France, England and Austria sent notes to St Petersburg, advising Russia to give the Poles a constitution. The emperor assured a
Polish leader in Paris, Prince Adam Czartoryski, that he intended to send them guns and then an army – he was prepared to go to war if he could find allies.
A fortnight after the rising broke out, Bismarck (Prussia’s new minister-president) sent General von Alvensleben to sign an agreement with Russia allowing her troops to pursue ‘rebels’ over the Prussian border but declined a proposal by the tsar that Prussia and Russia should immediately declare war on France and Austria. Eugénie said that Bismarck’s motive was ‘separating France and Russia’, yet relations between them had already collapsed.
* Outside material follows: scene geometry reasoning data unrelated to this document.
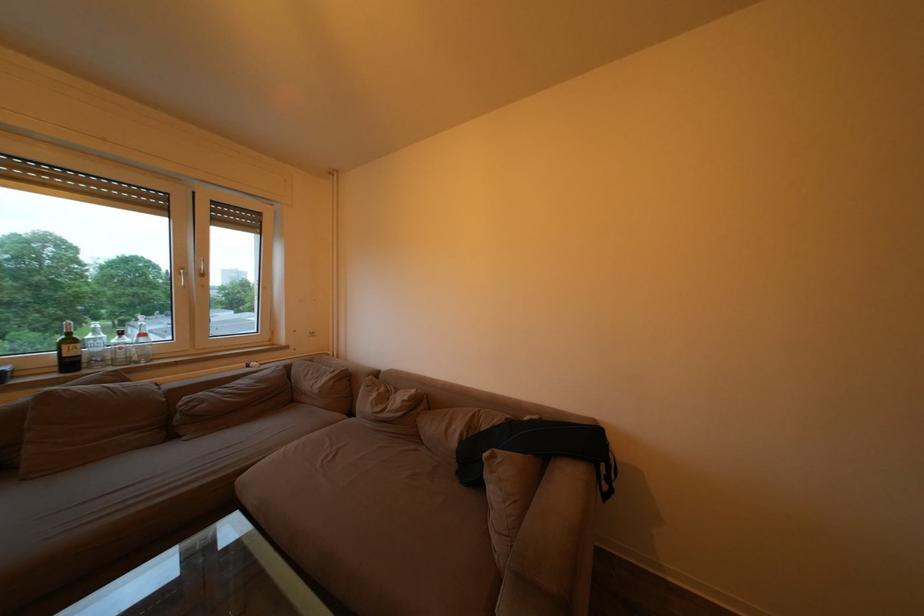
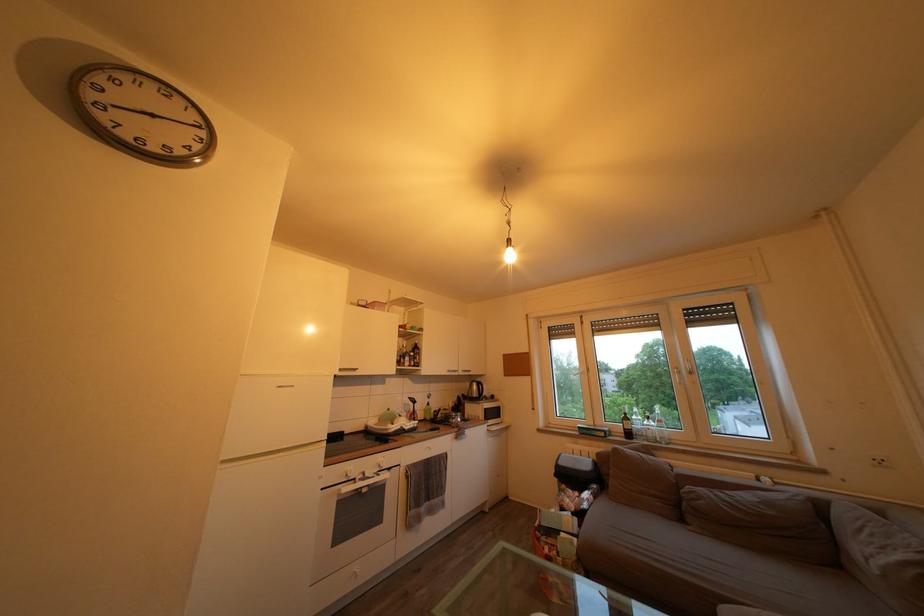
Where in the second image is the point corresponding to pixel 268 387 from the first image?

(774, 509)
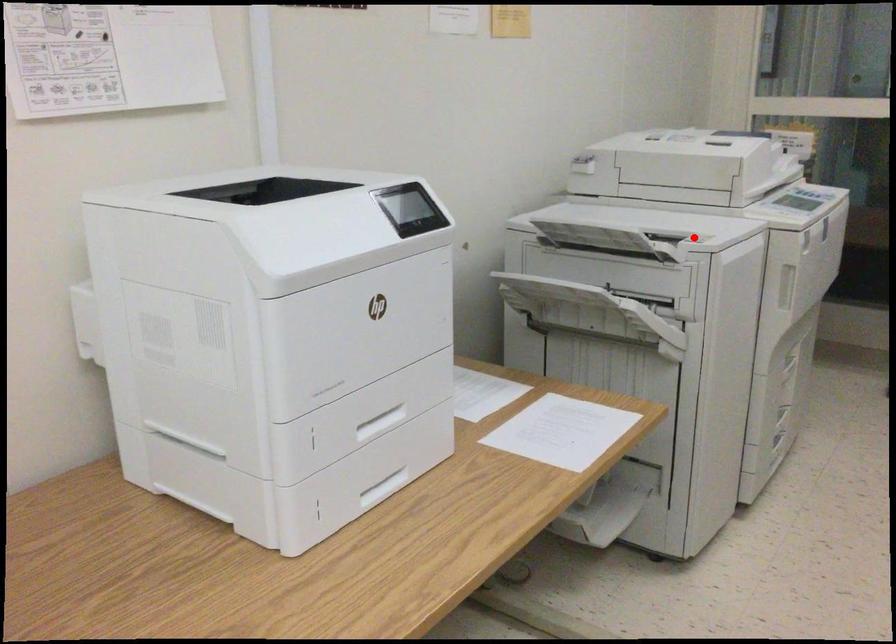
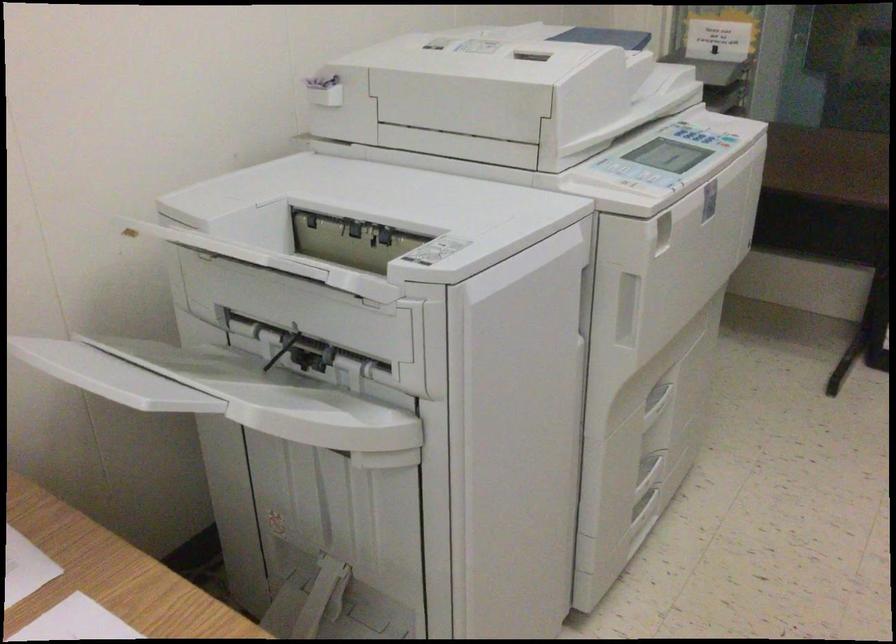
Find the pixel in the second image that matches the highlighted location in the first image.

(435, 251)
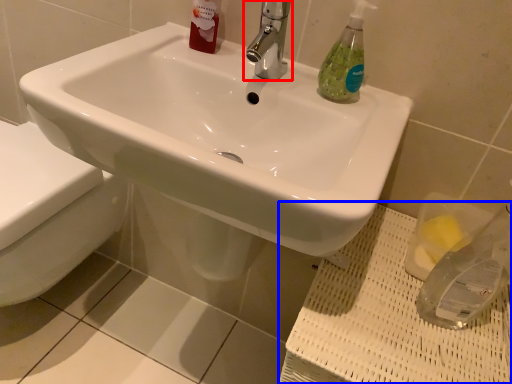
Question: Which point is closer to the camera, tap (highlighted by a red box) or porcelain (highlighted by a blue box)?

Choices:
 (A) tap
 (B) porcelain

Answer: (B)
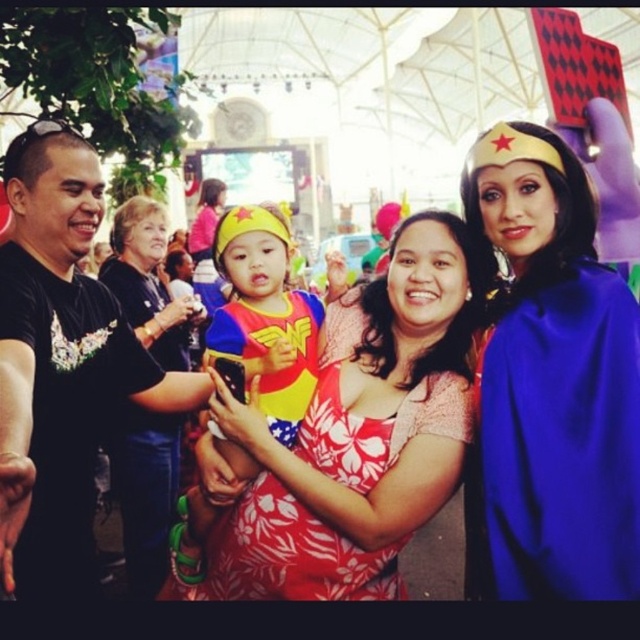
Question: Considering the real-world distances, which object is closest to the matte red dress at center?

Choices:
 (A) matte black shirt at left
 (B) black matte t-shirt at left

Answer: (B)

Question: Which point is closer to the camera taking this photo?

Choices:
 (A) (67, 208)
 (B) (115, 259)
 (C) (298, 508)

Answer: (C)

Question: Can you confirm if black matte t-shirt at left is positioned to the left of matte black shirt at left?

Choices:
 (A) no
 (B) yes

Answer: (B)

Question: Based on their relative distances, which object is nearer to the black matte t-shirt at left?

Choices:
 (A) blue satin cape at center
 (B) matte red dress at center
 (C) matte black shirt at left
 (D) matte yellow headband at center

Answer: (D)

Question: Can you confirm if blue satin cape at center is bigger than matte red dress at center?

Choices:
 (A) no
 (B) yes

Answer: (A)

Question: Does blue satin cape at center have a smaller size compared to matte black shirt at left?

Choices:
 (A) yes
 (B) no

Answer: (A)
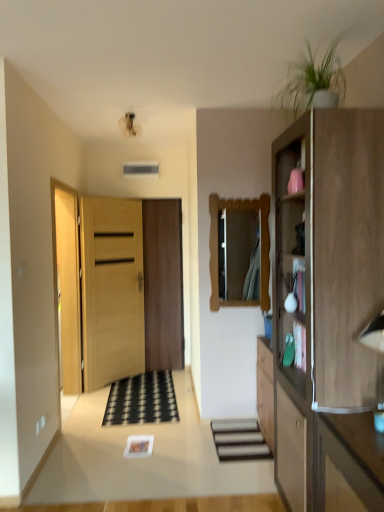
Question: Is light brown wood cabinet at right taller or shorter than wooden door at center, the second door from the front?

Choices:
 (A) tall
 (B) short

Answer: (A)

Question: From the image's perspective, is light brown wood cabinet at right positioned above or below wooden door at center, placed as the 1th door when sorted from back to front?

Choices:
 (A) above
 (B) below

Answer: (B)

Question: Which object is the closest to the wooden mirror at center?

Choices:
 (A) black rubber doormat at center
 (B) wooden door at center, acting as the 1th door starting from the front
 (C) wooden door at center, placed as the 1th door when sorted from back to front
 (D) smooth wooden stairs at center
 (E) light brown wood cabinet at right

Answer: (D)

Question: Which object is positioned farthest from the smooth wooden stairs at center?

Choices:
 (A) green matte plant at upper right
 (B) wooden mirror at center
 (C) wooden door at center, acting as the 1th door starting from the front
 (D) wooden door at center, placed as the 1th door when sorted from back to front
 (E) light brown wood cabinet at right

Answer: (A)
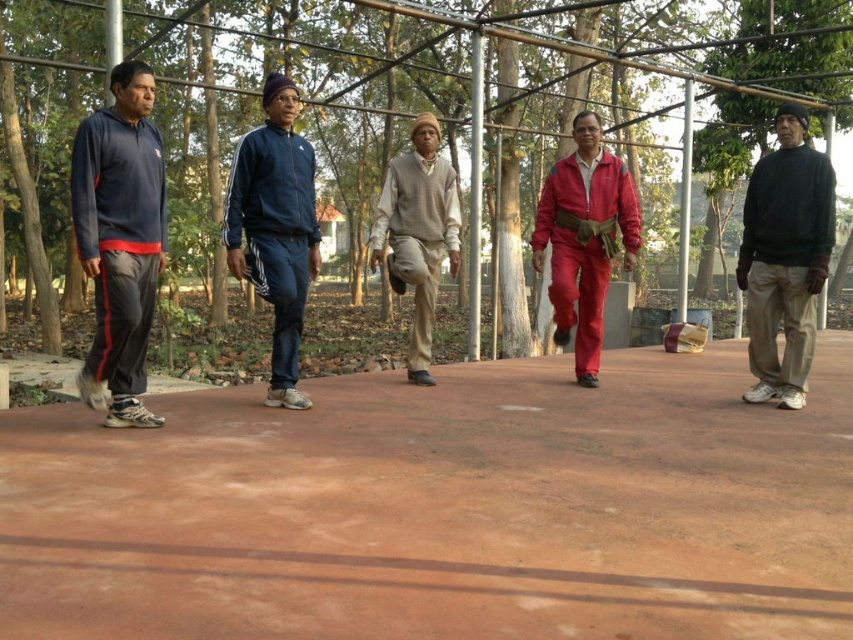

When Napoleon complained to Berlin about its own ill treatment of the Poles the British wrongly suspected he was planning to attack Prussia and seize the Rhineland frontier – the emperor had no wish to fight both Prussia and Russia.
Prince Metternich reported a conversation he had with Eugénie at the Tuileries on 21 February 1863. Producing a map of Europe, she said she would like to fly over it with him so that they could get a bird’s eye view. (‘What a flight, and what a bird’, he joked in his dispatch.) She wanted to redraw the map, she told Metternich. She wished to see Poland restored under the king of Saxony, Russia being compensated at Turkey’s expense. Prussia would get Saxony and Hanover – surely something could be found in America for the Hanoverian king? Austria would cede Galicia to Poland and Venetia to Italy in return for Silesia, part of Germany south of the Main and Bosnia-Herzegovina. Italy would give up the Papal States and Naples. Constantinople would go to Greece. The empress admitted, without any embarrassment, that the scheme meant war with Prussia.